When writing tests we often need custom ELF and DWARF content, including ‘malformed’ content for testing error handling. The ability to precisely specify ELF and DWARF content using some kind of human-readable notation is hence very useful for writing tests for Elftoolchain’s libraries and utilities. Human-readable ‘source’ descriptions of ELF/DWARF content can also be meaningfully placed under revision control, aiding project comprehension.

Current Status

We currently have a Python-based script named elfc, part of the Libelf test suite, that converts a YAML-based description of an ELF object to its file format.

The YAML format is actually not well suited for this task — I had only used it because I had not wanted to design a new notation for describing binary content. The elfc tool also does not handle DWARF.

Some of our test suites (for libdwarf, nm, etc.) use ELF and DWARF content in ‘real world’ object files for their tests. There are however a couple of drawbacks when using ‘real’ data:

The use of such object files (binary blobs) makes it hard to exhaustively test code by varying object parameters such as endianness and native word size.
Tests which use such binary blobs are not ‘minimal’; we cannot be sure that the test isn’t being influenced by some unrelated ELF feature that happens to be present in the blob.

Requirements

The notation should support the notion of abstraction, so that common patterns in ELF and DWARF content can be abstracted out and made reusable as libraries.
The notation should support iteration, so that repeated content fragments can be expressed succinctly.
The notation should support DWARF data types as well as ELF. The notation should be easy to extend to support custom data sections and data types, if needed.

Design Notes

Embedded Domain Specific Language

Instead of ‘interpreting’ YAML-format text as is being currently done by elfc, we could construct an abstract representation of ELF and DWARF information within a general purpose programming language like, say, Python. After this abstract representation has been constructed, it can then be serialized and written out to a file.
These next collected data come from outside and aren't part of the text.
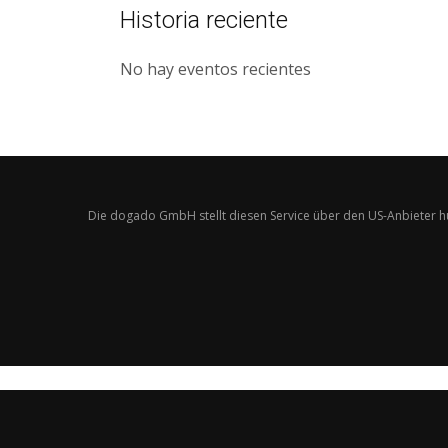
Historia reciente
No hay eventos recientes
Die dogado GmbH stellt diesen Service über den US-Anbieter h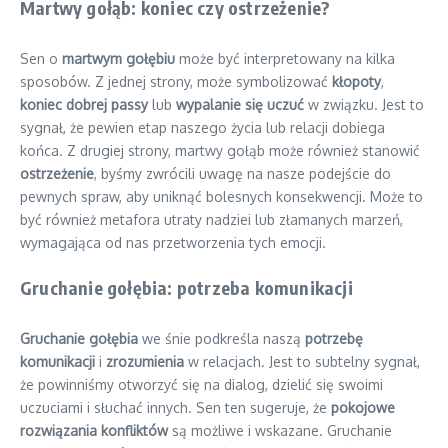
Martwy gołąb: koniec czy ostrzeżenie?
Sen o
martwym gołębiu
może być interpretowany na kilka
sposobów. Z jednej strony, może symbolizować
kłopoty
,
koniec dobrej passy
lub
wypalanie się uczuć
w związku. Jest to
sygnał, że pewien etap naszego życia lub relacji dobiega
końca. Z drugiej strony, martwy gołąb może również stanowić
ostrzeżenie
, byśmy zwrócili uwagę na nasze podejście do
pewnych spraw, aby uniknąć bolesnych konsekwencji. Może to
być również metafora utraty nadziei lub złamanych marzeń,
wymagająca od nas przetworzenia tych emocji.
Gruchanie gołębia: potrzeba komunikacji
Gruchanie gołębia
we śnie podkreśla naszą
potrzebę
komunikacji
i
zrozumienia
w relacjach. Jest to subtelny sygnał,
że powinniśmy otworzyć się na dialog, dzielić się swoimi
uczuciami i słuchać innych. Sen ten sugeruje, że
pokojowe
rozwiązania konfliktów
są możliwe i wskazane. Gruchanie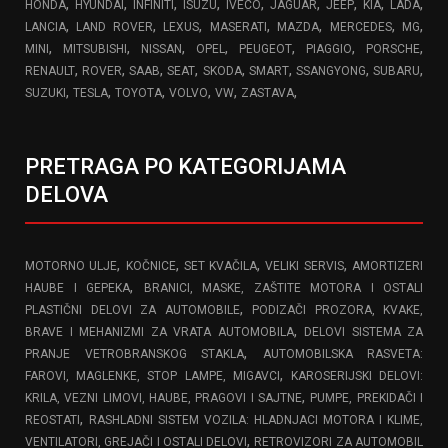
,
,
,
,
,
,
,
,
,
HONDA
HYUNDAI
INFINITI
ISUZU
IVECO
JAGUAR
JEEP
KIA
LADA
,
,
,
,
,
,
,
LANCIA
LAND ROVER
LEXUS
MASERATI
MAZDA
MERCEDES
MG
,
,
,
,
,
,
,
MINI
MITSUBISHI
NISSAN
OPEL
PEUGEOT
PIAGGIO
PORSCHE
,
,
,
,
,
,
,
,
RENAULT
ROVER
SAAB
SEAT
SKODA
SMART
SSANGYONG
SUBARU
,
,
,
,
,
,
SUZUKI
TESLA
TOYOTA
VOLVO
VW
ZASTAVA
PRETRAGA PO KATEGORIJAMA
DELOVA
,
,
,
,
MOTORNO ULJE
KOČNICE
SET KVAČILA
VELIKI SERVIS
AMORTIZERI
,
HAUBE I GEPEKA
BRANICI, MASKE, ZAŠTITE MOTORA I OSTALI
,
PLASTIČNI DELOVI ZA AUTOMOBILE
PODIZAČI PROZORA, KVAKE,
,
BRAVE I MEHANIZMI ZA VRATA AUTOMOBILA
DELOVI SISTEMA ZA
,
PRANJE VETROBRANSKOG STAKLA
AUTOMOBILSKA RASVETA:
,
FAROVI, MAGLENKE, STOP LAMPE, MIGAVCI
KAROSERIJSKI DELOVI:
,
KRILA, VEZNI LIMOVI, HAUBE, PRAGOVI I SAJTNE
PUMPE, PREKIDAČI I
,
REOSTATI
RASHLADNI SISTEM VOZILA: HLADNJACI MOTORA I KLIME,
,
VENTILATORI, GREJAČI I OSTALI DELOVI
RETROVIZORI ZA AUTOMOBIL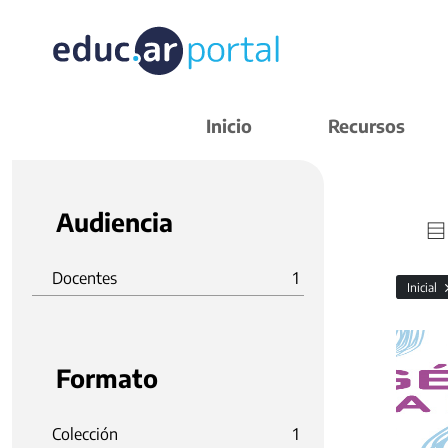
Inicio
Recursos
Audiencia
Docentes
1
Inicial
Formato
Colección
1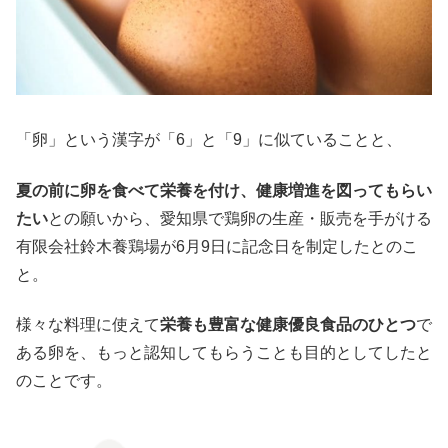
「卵」という漢字が「6」と「9」に似ていることと、
夏の前に卵を食べて栄養を付け、健康増進を図ってもらい
たい
との願いから、愛知県で鶏卵の生産・販売を手がける
有限会社鈴木養鶏場が6月9日に記念日を制定したとのこ
と。
様々な料理に使えて
栄養も豊富な健康優良食品のひとつ
で
ある卵を、もっと認知してもらうことも目的としてしたと
のことです。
import elfc # Types and functions describing ELF.
import sys

def make_elf(ehdr, phdr_table, sections, shdr_table=None):
    """Return an AST node containing the specified ELF header
    and PHDR table, and the section content specified by
    the argument 'sections'.

    Computes the section header table from the content of
    'sections' if argument 'shdr_table' is None.
    """

    elf = elfc.ELF()
    # Prepare the content of the 'elf' AST node
    elf.add_header(ehdr)
    elf.add_phdr_table(phdr_table)
    # [...]

    return elf

def main():
    """Prepare an ELF object."""
    elf = make_elf(...)
    f = open(sys.argv[1], "w")
    f.write(elf.serialize())
    f.close()

With this approach we can reuse the language-level facilities provided by the programming language — data structures, support for abstraction, etc.

Layers

Layers would allow us to describe variants of ELF and DWARF content succinctly.

In the diagram below shows an ELF file constructed using a “base layer” over which two “sparse” layers have been placed. In this diagram, the content in "Sparse layer 2" overrides that in "Sparse layer 1" and the "Base layer". The content in "Sparse layer 1" will in turn override the content of the "Base layer".

These layers would be ‘sparse’, in that they would only cover a subset of an ELF object or DWARF section.

Resources

YAML: A data serialization language.
Pyelftools: A Python library for reading and analyzing ELF and DWARF content.